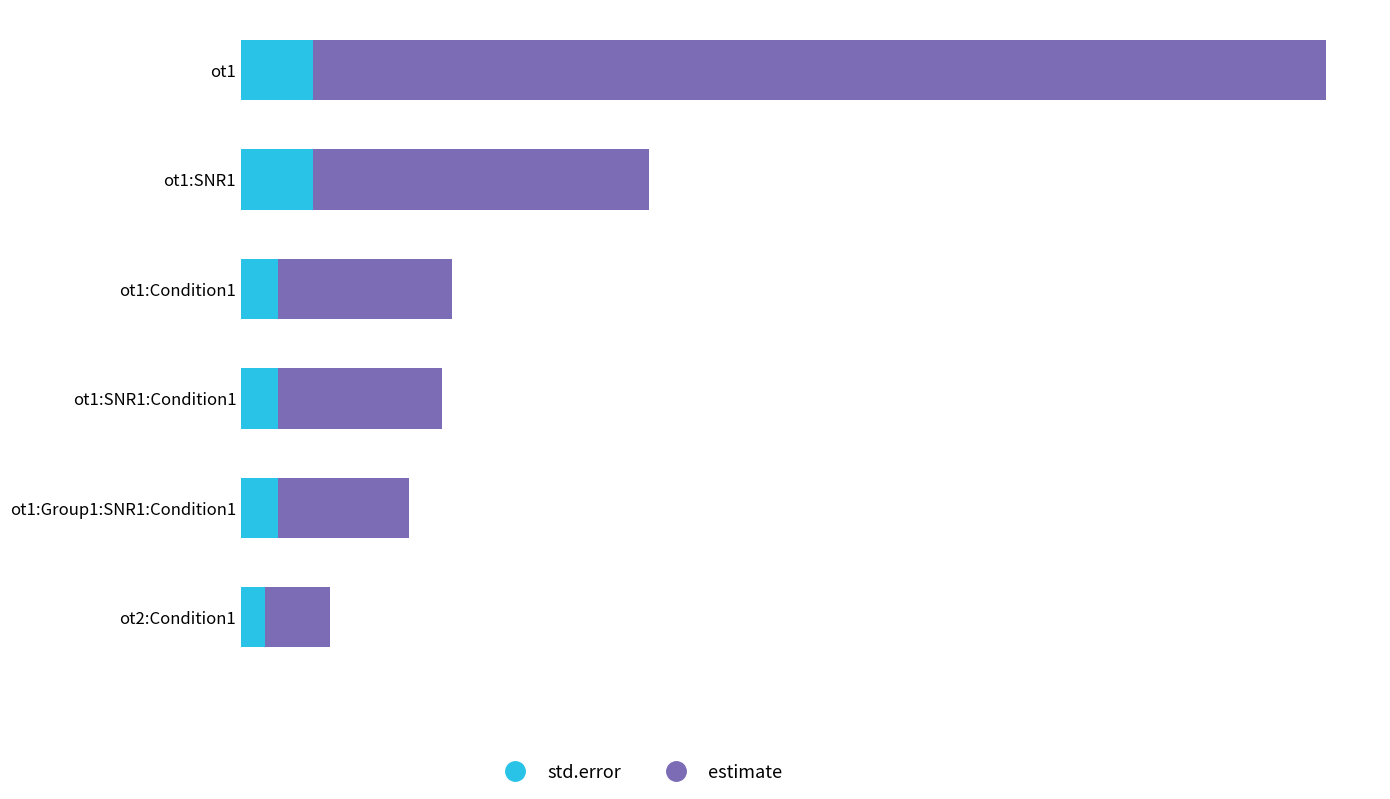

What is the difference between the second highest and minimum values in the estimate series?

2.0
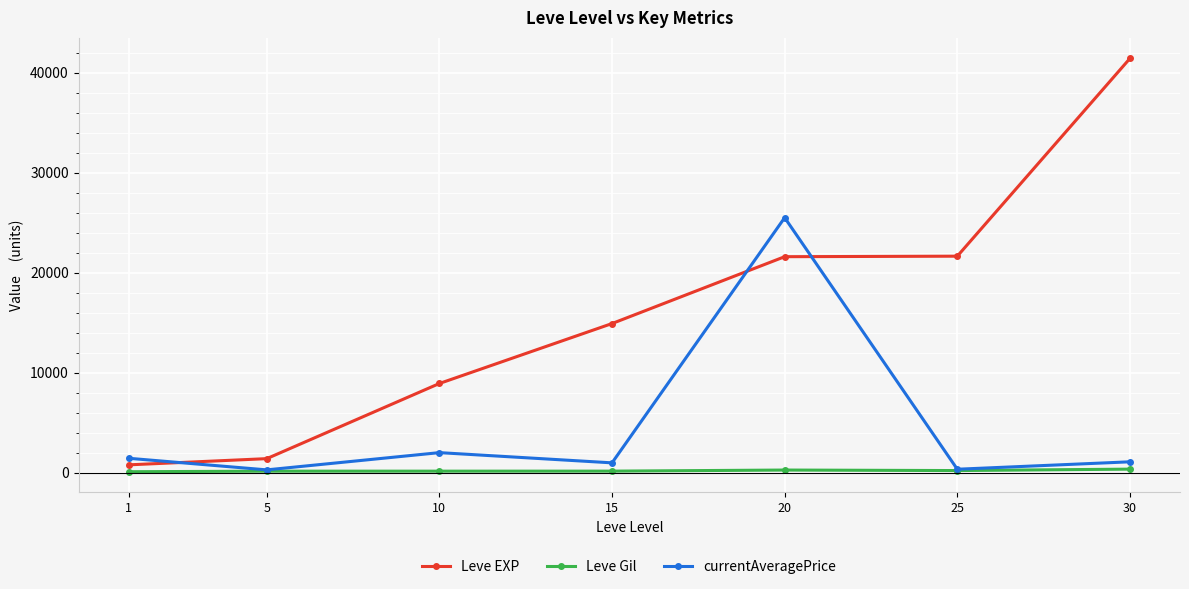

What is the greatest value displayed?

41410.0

...

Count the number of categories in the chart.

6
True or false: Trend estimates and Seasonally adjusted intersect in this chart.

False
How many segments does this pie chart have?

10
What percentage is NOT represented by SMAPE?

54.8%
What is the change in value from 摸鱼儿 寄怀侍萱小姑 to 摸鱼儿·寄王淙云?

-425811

* * *

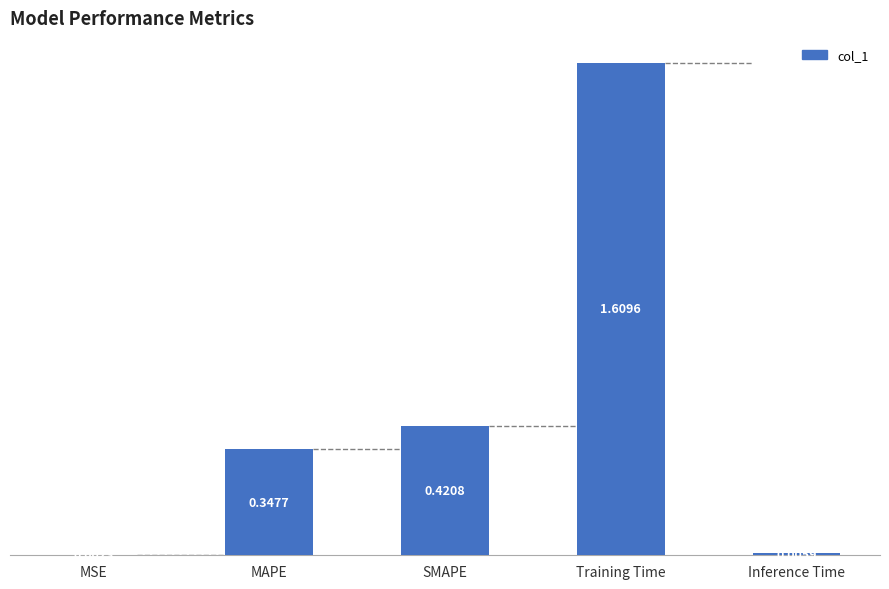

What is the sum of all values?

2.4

Task to carry out ->
Copy the lines beginning with the line that contains "Count the number of categories in the chart." and ending with the line that contains "What is the change", both included, without any changes.

Answer box ->
Count the number of categories in the chart.

6
True or false: Trend estimates and Seasonally adjusted intersect in this chart.

False
How many segments does this pie chart have?

10
What percentage is NOT represented by SMAPE?

54.8%
What is the change in value from 摸鱼儿 寄怀侍萱小姑 to 摸鱼儿·寄王淙云?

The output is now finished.